List of tasks ▸
A – Repeat part of the passage on atomic energy levels word for word, starting at "During the early" and stopping after "UNDERSTANDING ORBITALS.".
B – Pick up the passage on atomic energy levels and the wave mechanical model where it stops, and keep writing it.

Text block ▸
---
When an atom is at its ordinary energy level, it is said to be in a ground state, but when it acquires excess energy, it is referred to as being in an excited state. It may release some of that energy in the form of a photon, a particle of electromagnetic radiation. The amount of energy involved can be analyzed in terms of the wavelengths of light the atom emits in the form of photons, and such analysis reveals some surprising things about the energy levels of atoms.

If one studies the photons emitted by an atom as it moves between a ground state and an excited state, one discovers that it emits only certain kinds of photons. From this, Bohr concluded that the energy levels of an atom do not exist on a continuum; rather, there are only certain energy levels possible for an atom of a given element. The energy levels are therefore said to be quantized.

The Wave Mechanical Model

In everyday terms, quantization can be compared to the way that a person moves up a set of stairs: by discrete steps. If one step directly follows another, there is no step in between, nor is there any gradual way of moving from step to step, as one would move up a ramp. The movement of electrons from one energy level to another is not a steady progression, like the movement of a person up a ramp; rather, it is a series of quantum steps, like those a person makes when climbing a set of stairs.

The idea of quantization was ultimately applied to describing the paths that an electron makes around the nucleus, but this required some clarification along the way. It had been believed that an electron could move through any point between the nucleus and the edge of the atom (again, like a ramp), but it later became clear that the electrons could only move along specific energy levels. As we have seen, Bohr believed that these corresponded to the orbits of planets around the Sun; but this explanation would be discarded in light of new ideas that emerged in the 1920s.

During the early part of that decade, French physicist Louis de Broglie (1892-1987) and Austrian physicist Erwin Schrödinger (1887-1961) introduced what came to be known as the wave mechanical model, also known as the particle-wave hypothesis. Because light appeared to have the properties of both particles and waves, they reasoned, electrons (possessing electromagnetic energy as they did) might behave in the same fashion. In other words, electrons were not just particles: in some sense, they were waves as well.

UNDERSTANDING ORBITALS.
---
Collected data ▸
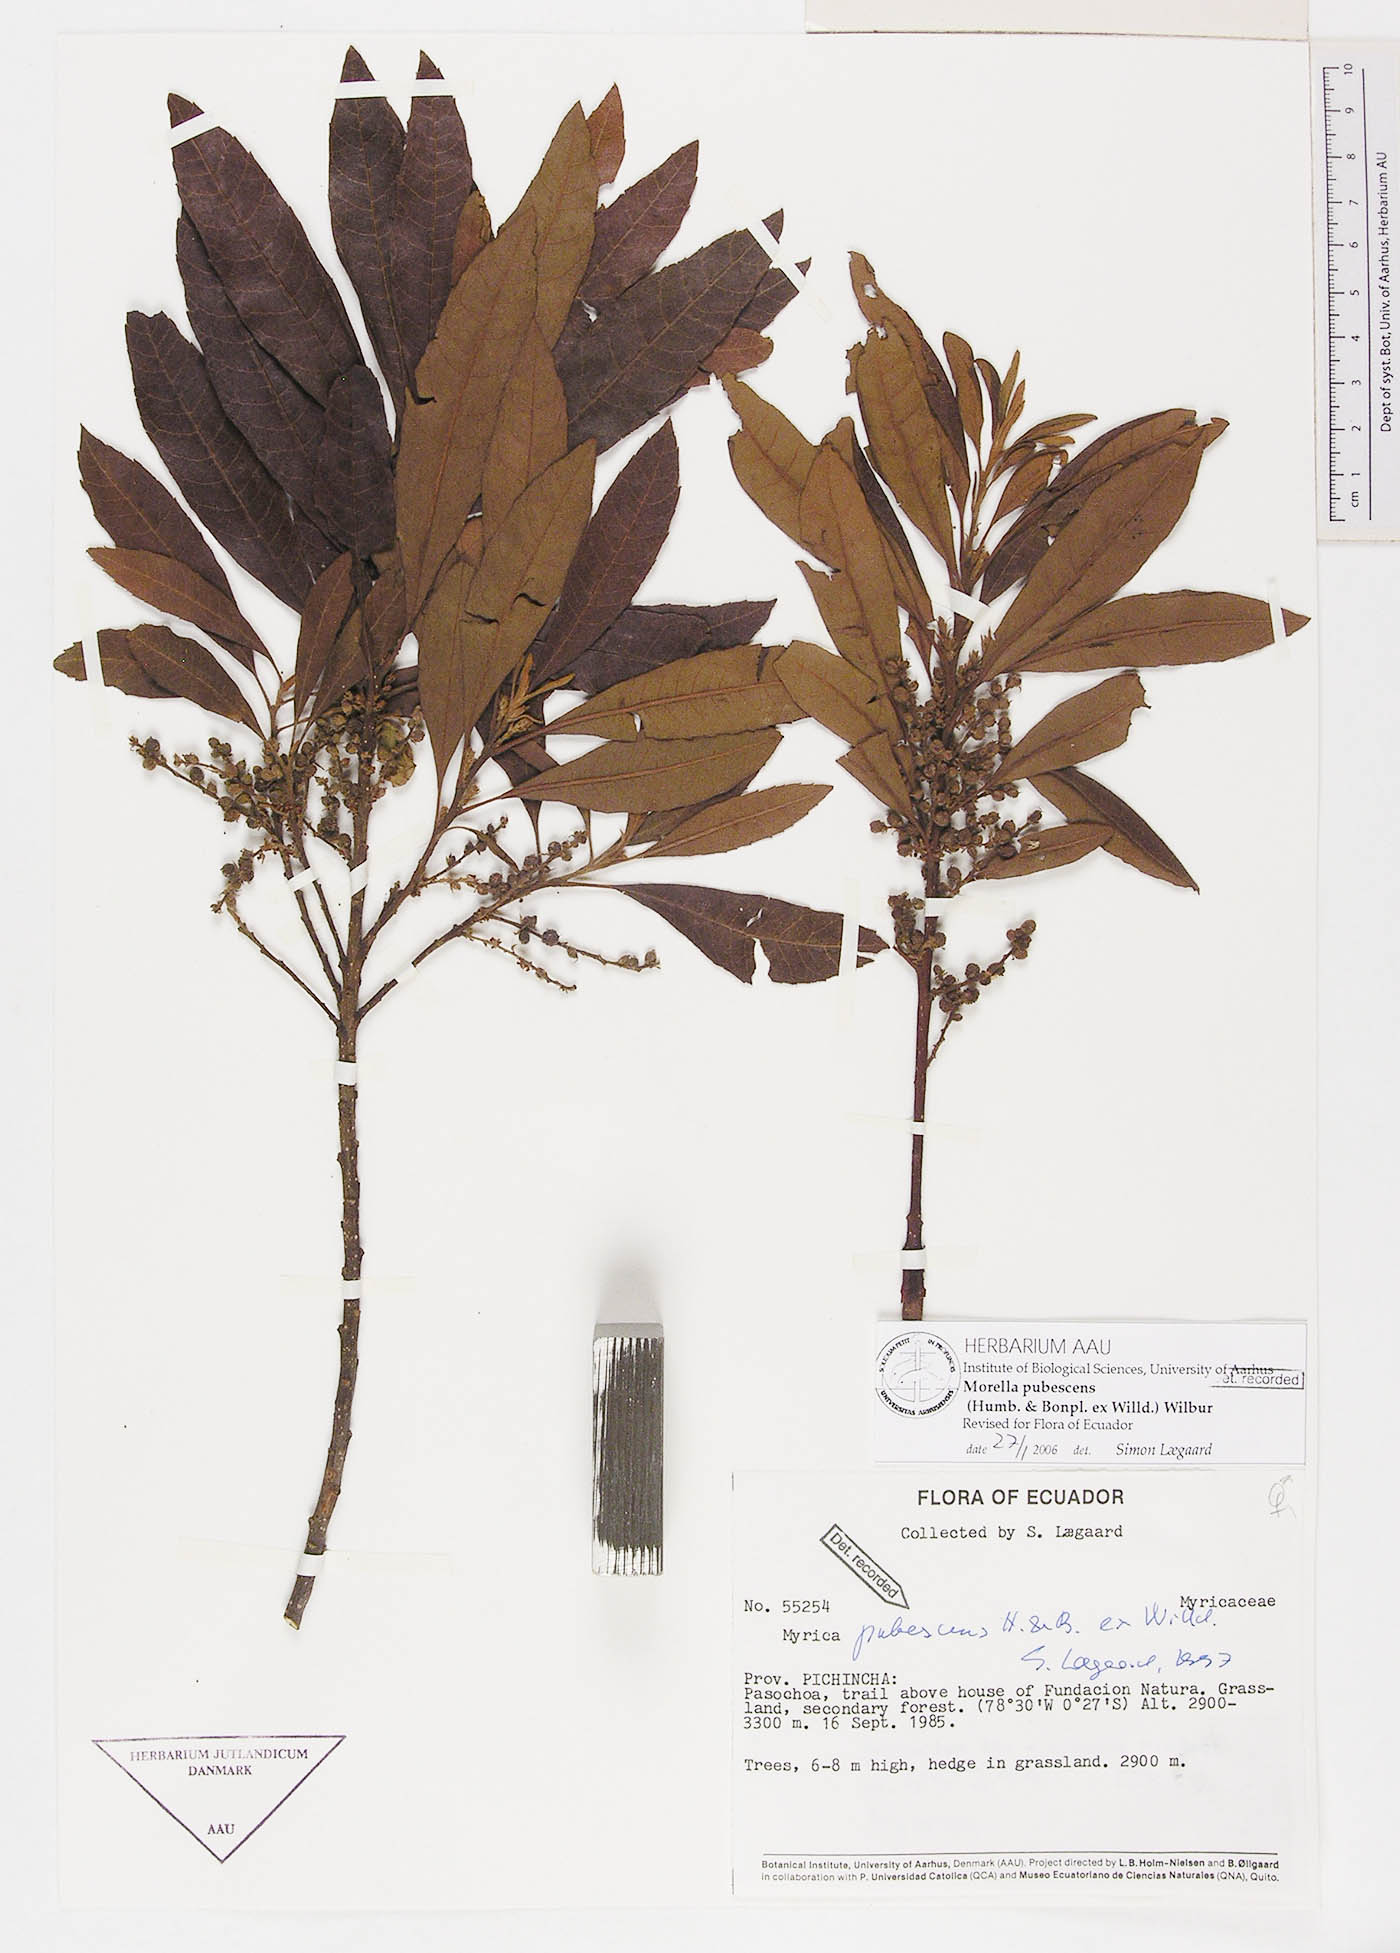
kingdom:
---
Answers given ▸
A –
During the early part of that decade, French physicist Louis de Broglie (1892-1987) and Austrian physicist Erwin Schrödinger (1887-1961) introduced what came to be known as the wave mechanical model, also known as the particle-wave hypothesis. Because light appeared to have the properties of both particles and waves, they reasoned, electrons (possessing electromagnetic energy as they did) might behave in the same fashion. In other words, electrons were not just particles: in some sense, they were waves as well.

UNDERSTANDING ORBITALS.

B –
The wave mechanical model depicted the movement of electrons, not as smooth orbits, but as orbitalsregions in which there is the highest probability that an electron will be found. An orbital is nothing like the shape of a solar system, but, perhaps ironically, it can be compared to the photographs astronomers have taken of galaxies. In most of these photographs, one sees an area of intense light emitted by the stars in the center. Further from this high-energy region, the distribution of stars (and hence of light) becomes increasingly less dense as one moves from the center of the galaxy to the edges.

Replace the center of the galaxy with the nucleus of the atom, and the stars with electrons, and this is an approximation of an orbital. Just as a galaxy looks like a cloud of stars, scientists use the term electron cloud to describe the pattern formed by orbitals. The positions of electrons cannot be predicted; rather, it is only possible to assign probabilities as to where they will be. Naturally, they are most drawn to the positive charges in the nucleus, and hence an orbital depicts a high-density region of probabilities at the centermuch like the very bright center of a galaxy.

The further away from the nucleus, the less the probability that an electron will be in that position. Hence in models of an orbital, the dots are concentrated at the center, and become less dense the further away from the nucleus they are. As befits the comparison to a cloud, the edge of an orbital is fuzzy. Contrary to the earlier belief that an atom was a clearly defined little pellet of matter, there is no certainty regarding the exact edge of a given atom; rather, scientists define the sphere of the atom as the region encompassing 90% of the total electron probability.

THE MYSTERIOUS ELECTRON.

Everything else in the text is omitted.